Chi-squared test in Data Analysis Python - Time & Space Complexity
We want to understand how the time it takes to run a Chi-squared test changes as the size of the data grows.
Specifically, how does the number of operations increase when we have more categories or observations?
Analyze the time complexity of the following code snippet.
import numpy as np
from scipy.stats import chi2_contingency
# Create a contingency table with n rows and m columns
n, m = 100, 5
data = np.random.randint(1, 10, size=(n, m))
# Perform Chi-squared test
chi2, p, dof, expected = chi2_contingency(data)
This code creates a table of counts and runs the Chi-squared test to check if rows and columns are independent.
Identify the loops, recursion, array traversals that repeat.

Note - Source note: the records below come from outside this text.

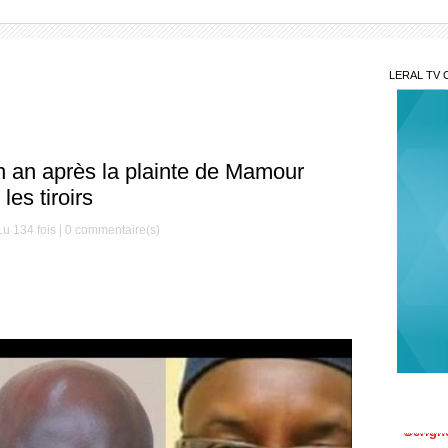
LERAL TV 
 un an après la plainte de Mamour
les tiroirs
u 134 fois |
0
commentaire(s)
Mis
Décè
le Mag
Serign
Gam
Maoulo
Thiè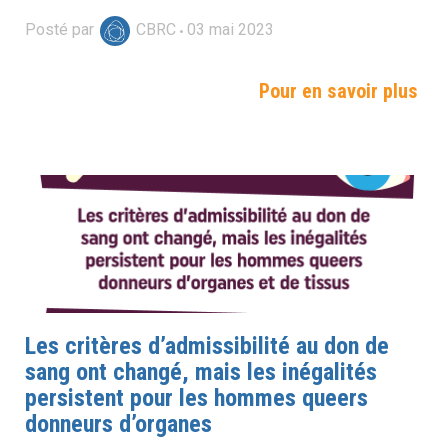
Posté par
CBRC
03
mai
2023
Pour en savoir plus
Les critères d’admissibilité au don de
sang ont changé, mais les inégalités
persistent pour les hommes queers
donneurs d’organes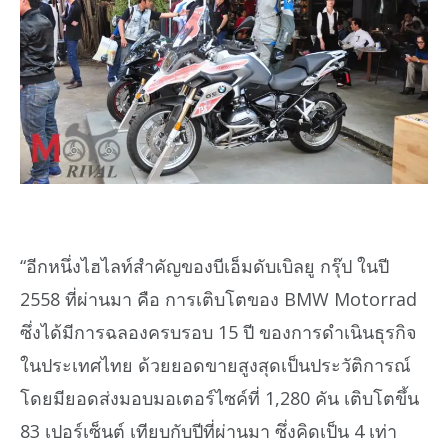
“อีกหนึ่งไฮไลท์สำคัญของบีเอ็มดับเบิลยู กรุ๊ป ในปี
2558 ที่ผ่านมา คือ การเติบโตของ BMW Motorrad
ซึ่งได้มีการฉลองครบรอบ 15 ปี ของการดำเนินธุรกิจ
ในประเทศไทย ด้วยยอดขายสูงสุดเป็นประวัติการณ์
โดยมียอดส่งมอบมอเตอร์ไซค์ที่ 1,280 คัน เติบโตขึ้น
83 เปอร์เซ็นต์ เทียบกับปีที่ผ่านมา ซึ่งคิดเป็น 4 เท่า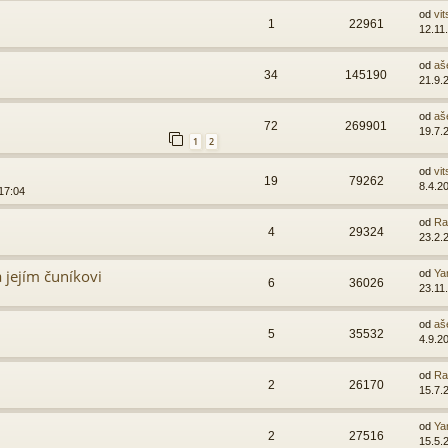
od
vit
1
22961
12.11
od
aš
34
145190
21.9.
od
aš
72
269901
19.7.
1
2
od
vit
19
79262
8.4.2
17:04
od
Ra
4
29324
23.2.
 jejím čuníkovi
od
Ya
6
36026
23.11
od
aš
5
35532
4.9.2
od
Ra
2
26170
15.7.
od
Ya
2
27516
15.5.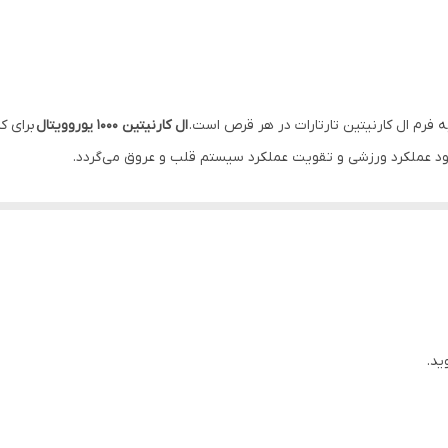
مصرف این فرآورده در افراد دارای سابقه تشنج و مبتلا به کم کاری ت
30عدد قرص
بيش از شش ماه
ال کارنیتین 1000 یوروویتال
برای ک
د عملکرد ورزشی و تقویت عملکرد سیستم قلب و عروق می‌گردد.
آلمان
ان در پرارین پارس ایران تولید می‌شود.
ته می‌شود. این آمینو اسید در نقل و انتقال اسیدهای چرب به میتوکندری و تب
یش پیدا کرده و لازم است تا از طریق مصرف
مکمل ال کارنیتین
این نیاز را جبران 
رص ال کارنیتین ۱۰۰۰
کمک می‌کند تا بدن به جای اسیدهای آمینه، از اسیدهای چر
 بدین ترتیب،
ال کارنتین یوروویتال
از طریق افزایش اکسیداسیون و متابولیسم
ید.
ا تقویت می‌نماید و با کمک به حذف مواد دفعی و جلوگیری از تجمع لاکتات، د
از طریق افزایش تولید انرژی و تقویت خونرسانی به اندام‌ها باعث
کاهش التهاب در دیواره عروق، خظر ابتلا به بیماری‌های قلبی عروقی را نیز 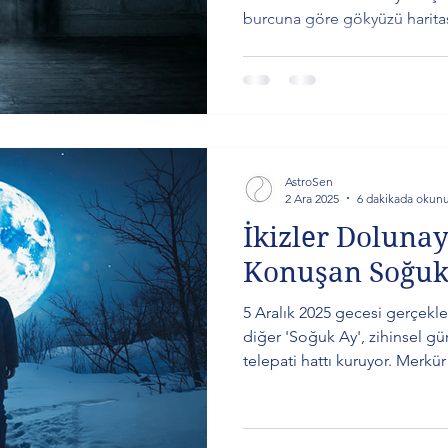
burcuna göre gökyüzü haritas
AstroSen
2 Ara 2025
6 dakikada okun
İkizler Dolunay
Konuşan Soğuk
5 Aralık 2025 gecesi gerçekle
diğer 'Soğuk Ay', zihinsel gür
telepati hattı kuruyor. Merkü
kelimelerin bittiği yerde hisl
bu sessiz konuşmadan nasıl 
burçlara özel detaylı analizler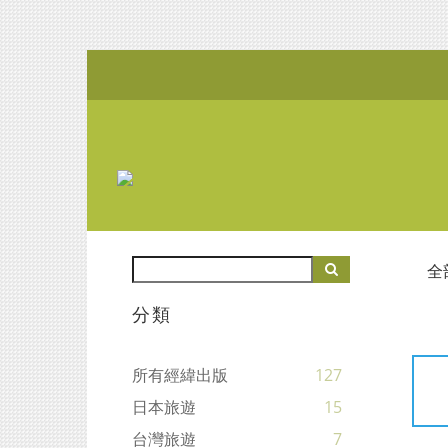
全
分類
所有經緯出版
127
日本旅遊
15
台灣旅遊
7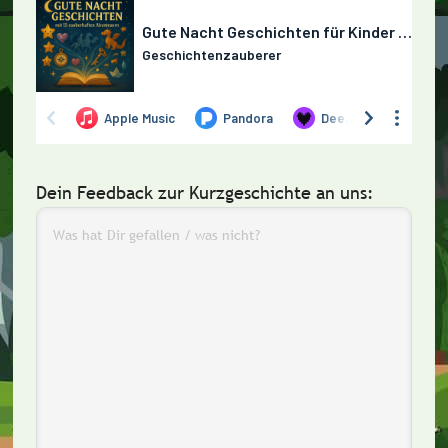
Dein Feedback zur Kurzgeschichte an uns: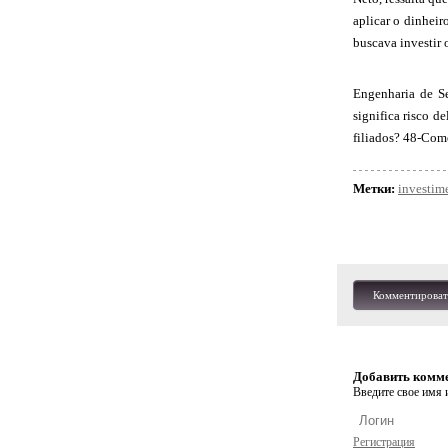
aplicar o dinheir
buscava investir 
Engenharia de S
significa risco 
filiados? 48-Como
Метки:
investim
Комментироват
Добавить комм
Введите свое имя и
Регистрация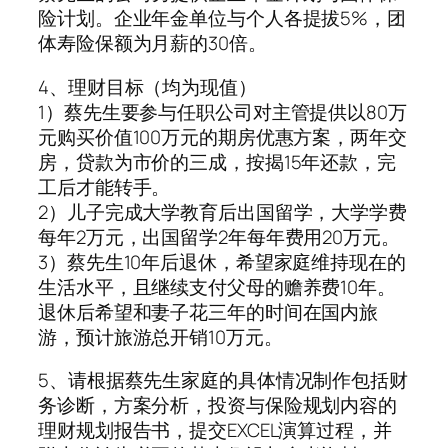
险计划。企业年金单位与个人各提拔5%，团
体寿险保额为月薪的30倍。
4、理财目标（均为现值）
1）蔡先生要参与任职公司对主管提供以80万
元购买价值100万元的期房优惠方案，两年交
房，贷款为市价的三成，按揭15年还款，完
工后才能转手。
2）儿子完成大学教育后出国留学，大学学费
每年2万元，出国留学2年每年费用20万元。
3）蔡先生10年后退休，希望家庭维持现在的
生活水平，且继续支付父母的赡养费10年。
退休后希望和妻子花三年的时间在国内旅
游，预计旅游总开销10万元。
5、请根据蔡先生家庭的具体情况制作包括财
务诊断，方案分析，投资与保险规划内容的
理财规划报告书，提交EXCEL演算过程，并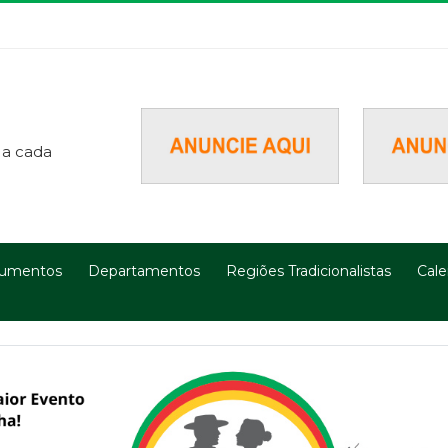
 a cada
umentos
Departamentos
Regiões Tradicionalistas
Cale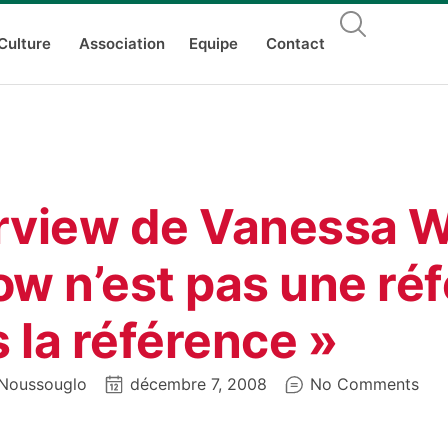
Culture
Association
Equipe
Contact
rview de Vanessa Wo
ow n’est pas une ré
 la référence »
Noussouglo
décembre 7, 2008
No Comments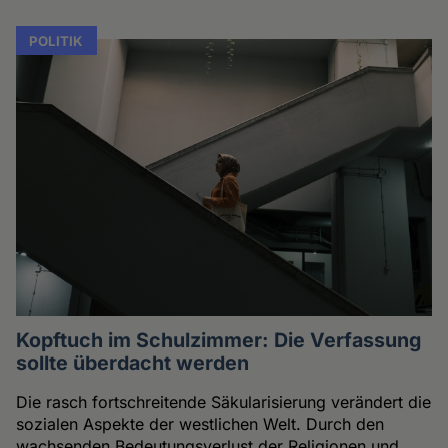
POLITIK
Kopftuch im Schulzimmer: Die Verfassung
sollte überdacht werden
Die rasch fortschreitende Säkularisierung verändert die
sozialen Aspekte der westlichen Welt. Durch den
wachsenden Bedeutungsverlust der Religionen und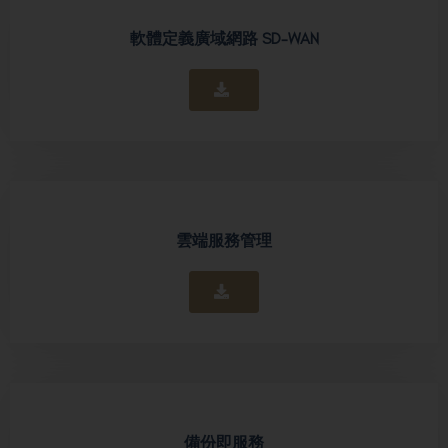
軟體定義廣域網路 SD-WAN
雲端服務管理
備份即服務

- Primary operation: Calculating expected counts and summing squared differences for each cell in the table.
- How many times: Once for each cell in the contingency table, so n x m times.
As the number of rows or columns increases, the number of cells grows, so the work grows with the total number of cells.
| Input Size (n x m) | Approx. Operations |
|---|---|
| 10 x 5 = 50 | About 50 operations |
| 100 x 5 = 500 | About 500 operations |
| 1000 x 5 = 5000 | About 5000 operations |
Pattern observation: The operations grow roughly in direct proportion to the number of cells in the table.
Time Complexity: O(n x m)
This means the time to run the test grows linearly with the number of rows times columns in the data table.
[X] Wrong: "The Chi-squared test runs in constant time no matter the data size."
[OK] Correct: The test must look at every cell to calculate expected counts and differences, so more data means more work.
Understanding how the Chi-squared test scales helps you explain performance when working with larger datasets in real projects.
"What if we changed the data to a 3D contingency table? How would the time complexity change?"